What you have to do →
State, as one number, how many lines in these records hold "ankle".

Images with pose keypoints
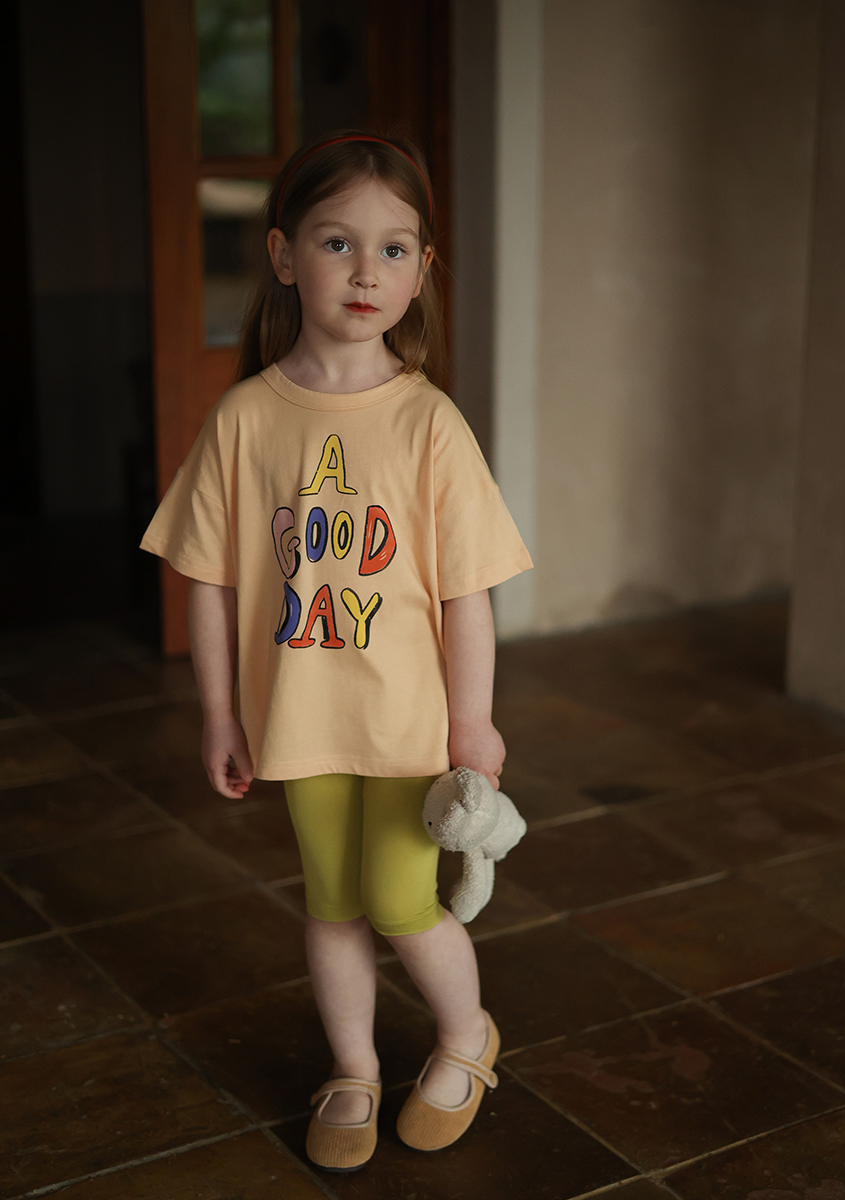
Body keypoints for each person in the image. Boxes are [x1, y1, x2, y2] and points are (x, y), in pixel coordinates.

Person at [141, 132, 532, 1173]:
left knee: (402, 901)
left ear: (422, 268)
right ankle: (353, 1065)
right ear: (283, 255)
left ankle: (466, 1034)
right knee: (331, 902)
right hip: (301, 722)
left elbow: (466, 594)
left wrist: (472, 720)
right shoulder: (244, 419)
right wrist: (220, 714)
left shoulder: (429, 424)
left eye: (394, 249)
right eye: (337, 242)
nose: (367, 272)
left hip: (408, 725)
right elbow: (210, 579)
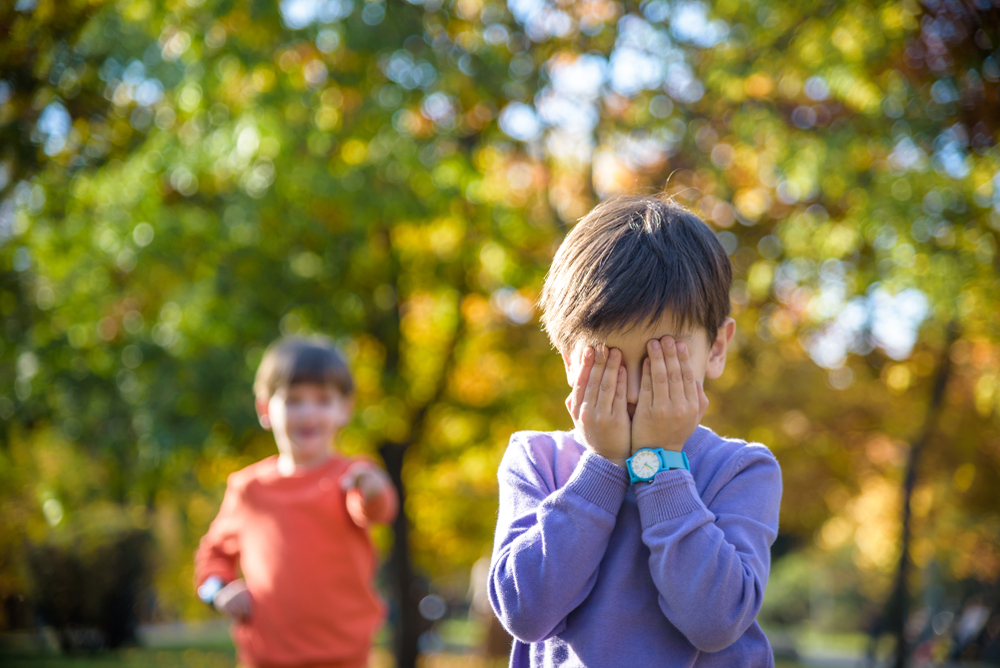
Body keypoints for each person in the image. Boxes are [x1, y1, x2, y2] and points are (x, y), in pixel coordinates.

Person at [489, 196, 783, 667]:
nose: (636, 389)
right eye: (609, 362)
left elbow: (716, 622)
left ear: (716, 349)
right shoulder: (536, 461)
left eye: (660, 359)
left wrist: (660, 464)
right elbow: (525, 613)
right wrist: (602, 465)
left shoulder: (741, 470)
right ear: (569, 359)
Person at [194, 335, 398, 668]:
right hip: (266, 656)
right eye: (293, 400)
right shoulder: (248, 489)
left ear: (344, 409)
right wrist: (218, 592)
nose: (308, 413)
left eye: (322, 400)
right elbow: (211, 558)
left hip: (344, 656)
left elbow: (377, 509)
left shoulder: (353, 475)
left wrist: (373, 489)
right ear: (265, 409)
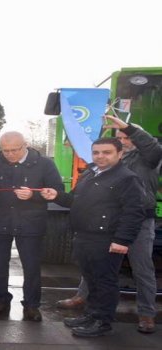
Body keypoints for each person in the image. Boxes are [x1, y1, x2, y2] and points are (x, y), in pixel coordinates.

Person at [56, 115, 161, 333]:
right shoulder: (102, 165)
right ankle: (84, 301)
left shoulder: (147, 158)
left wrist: (128, 127)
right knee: (97, 269)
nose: (124, 140)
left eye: (127, 137)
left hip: (139, 222)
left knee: (141, 269)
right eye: (120, 137)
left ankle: (146, 313)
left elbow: (151, 147)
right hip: (108, 224)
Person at [41, 137, 145, 337]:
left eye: (106, 152)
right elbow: (75, 200)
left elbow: (133, 212)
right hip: (84, 236)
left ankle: (102, 321)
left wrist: (122, 241)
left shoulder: (126, 178)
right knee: (91, 279)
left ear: (119, 154)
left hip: (106, 239)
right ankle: (91, 314)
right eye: (96, 152)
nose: (100, 156)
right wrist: (56, 195)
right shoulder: (90, 173)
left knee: (105, 282)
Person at [0, 131, 64, 322]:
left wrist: (34, 196)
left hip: (31, 222)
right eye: (5, 150)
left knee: (31, 266)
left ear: (25, 145)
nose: (10, 154)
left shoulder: (45, 164)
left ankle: (31, 305)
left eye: (14, 150)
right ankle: (1, 300)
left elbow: (57, 192)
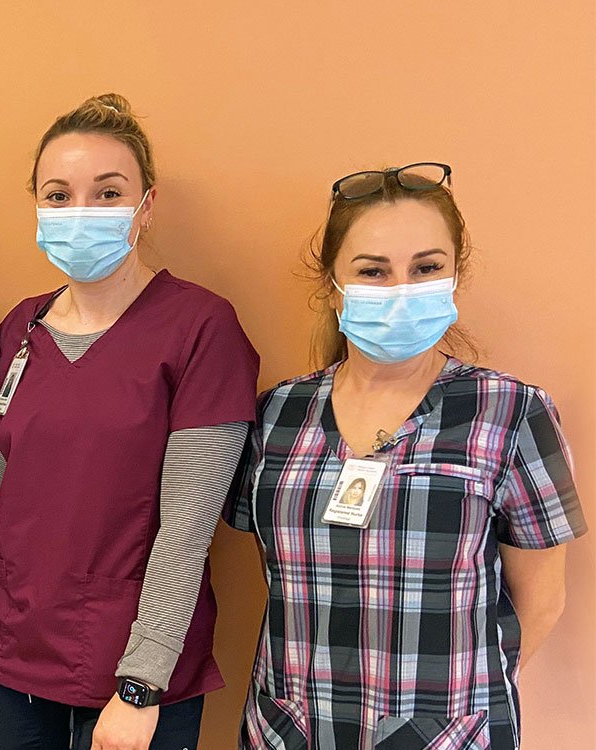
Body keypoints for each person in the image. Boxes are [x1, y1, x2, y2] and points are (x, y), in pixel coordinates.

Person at [227, 163, 585, 749]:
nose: (401, 290)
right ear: (333, 283)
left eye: (426, 268)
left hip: (448, 733)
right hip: (291, 728)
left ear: (454, 274)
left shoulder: (513, 412)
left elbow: (541, 604)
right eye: (373, 271)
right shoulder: (276, 415)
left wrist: (453, 698)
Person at [0, 94, 260, 750]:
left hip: (130, 675)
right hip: (9, 656)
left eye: (108, 192)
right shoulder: (22, 327)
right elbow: (6, 494)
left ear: (146, 205)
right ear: (36, 206)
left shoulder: (201, 330)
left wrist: (142, 686)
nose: (81, 212)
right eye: (59, 195)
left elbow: (186, 531)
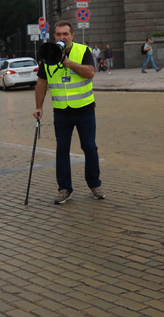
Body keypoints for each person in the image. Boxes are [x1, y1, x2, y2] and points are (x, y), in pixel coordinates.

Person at [33, 21, 104, 204]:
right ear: (54, 36)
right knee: (62, 150)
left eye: (65, 34)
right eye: (58, 34)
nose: (62, 37)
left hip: (85, 110)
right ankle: (65, 189)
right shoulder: (49, 55)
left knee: (89, 147)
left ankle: (94, 184)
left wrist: (68, 63)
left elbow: (90, 73)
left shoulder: (82, 51)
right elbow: (42, 83)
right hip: (62, 112)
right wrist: (39, 107)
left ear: (72, 35)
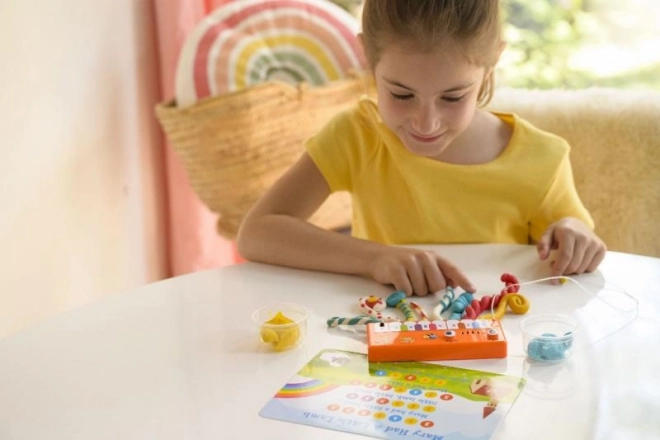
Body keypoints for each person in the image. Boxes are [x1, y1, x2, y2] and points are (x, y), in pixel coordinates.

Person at [236, 0, 606, 296]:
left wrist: (575, 234)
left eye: (452, 96)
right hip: (381, 353)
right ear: (367, 54)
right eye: (401, 94)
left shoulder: (542, 158)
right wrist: (376, 258)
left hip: (500, 355)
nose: (425, 123)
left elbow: (575, 251)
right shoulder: (358, 136)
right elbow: (258, 233)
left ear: (493, 60)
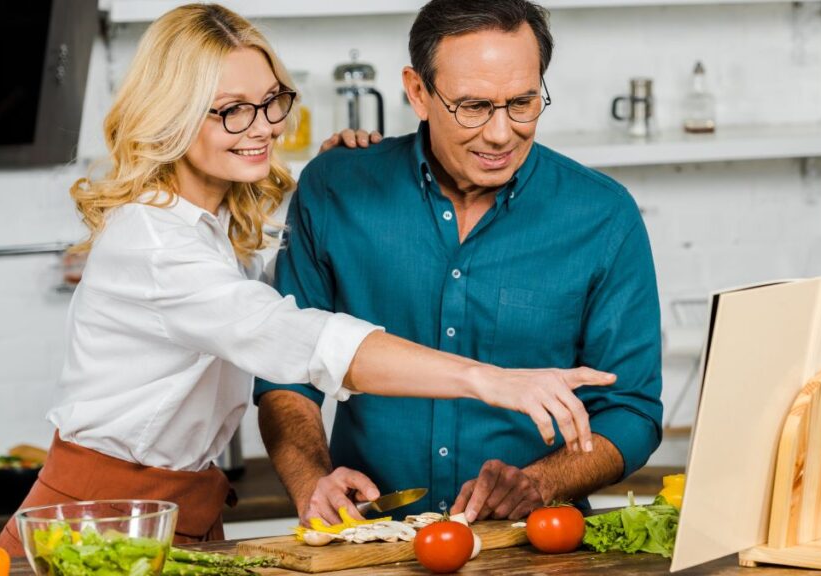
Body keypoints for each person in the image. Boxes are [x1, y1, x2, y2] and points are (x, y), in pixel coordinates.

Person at [0, 3, 616, 556]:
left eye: (271, 101)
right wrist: (489, 380)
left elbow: (276, 294)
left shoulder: (214, 233)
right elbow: (298, 336)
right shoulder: (154, 242)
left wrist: (343, 186)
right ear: (172, 115)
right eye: (233, 111)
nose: (263, 125)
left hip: (181, 513)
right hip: (95, 519)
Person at [255, 0, 663, 528]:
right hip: (370, 537)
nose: (500, 134)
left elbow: (631, 411)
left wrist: (540, 482)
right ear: (417, 92)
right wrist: (313, 484)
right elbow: (286, 375)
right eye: (472, 106)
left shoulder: (603, 216)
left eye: (522, 102)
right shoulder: (336, 189)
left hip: (532, 547)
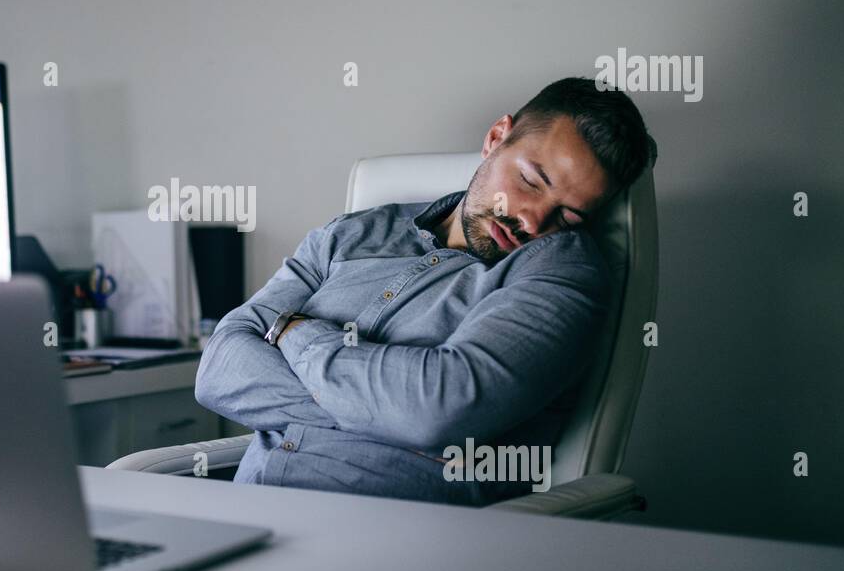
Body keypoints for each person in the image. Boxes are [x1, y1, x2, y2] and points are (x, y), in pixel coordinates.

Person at [194, 77, 657, 505]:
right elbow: (217, 370)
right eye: (530, 182)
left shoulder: (563, 270)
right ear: (496, 138)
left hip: (390, 556)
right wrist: (384, 411)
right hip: (245, 518)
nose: (534, 221)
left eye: (569, 217)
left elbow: (437, 411)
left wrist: (293, 332)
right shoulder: (352, 234)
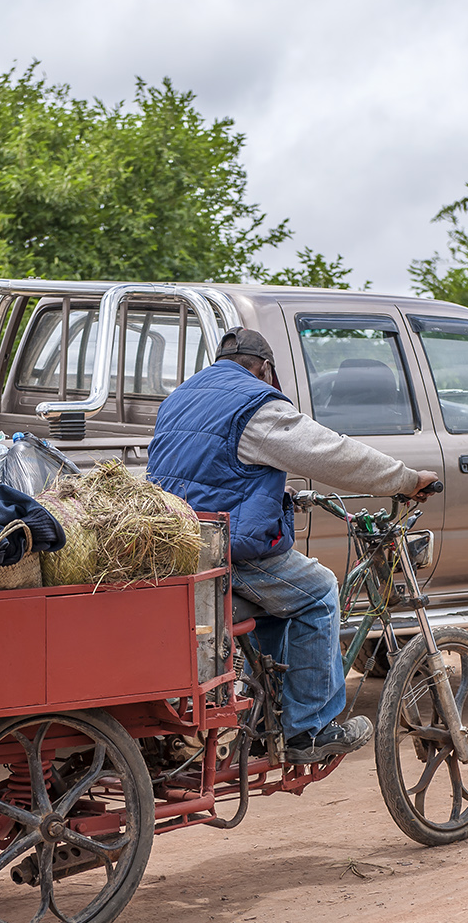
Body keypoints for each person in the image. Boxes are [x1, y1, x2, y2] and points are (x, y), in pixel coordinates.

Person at [147, 326, 440, 763]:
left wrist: (279, 499)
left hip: (179, 543)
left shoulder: (180, 399)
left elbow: (211, 472)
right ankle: (310, 730)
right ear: (264, 370)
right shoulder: (255, 405)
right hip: (227, 548)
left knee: (284, 596)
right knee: (319, 589)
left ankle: (270, 720)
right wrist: (406, 479)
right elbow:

Output of the task →
12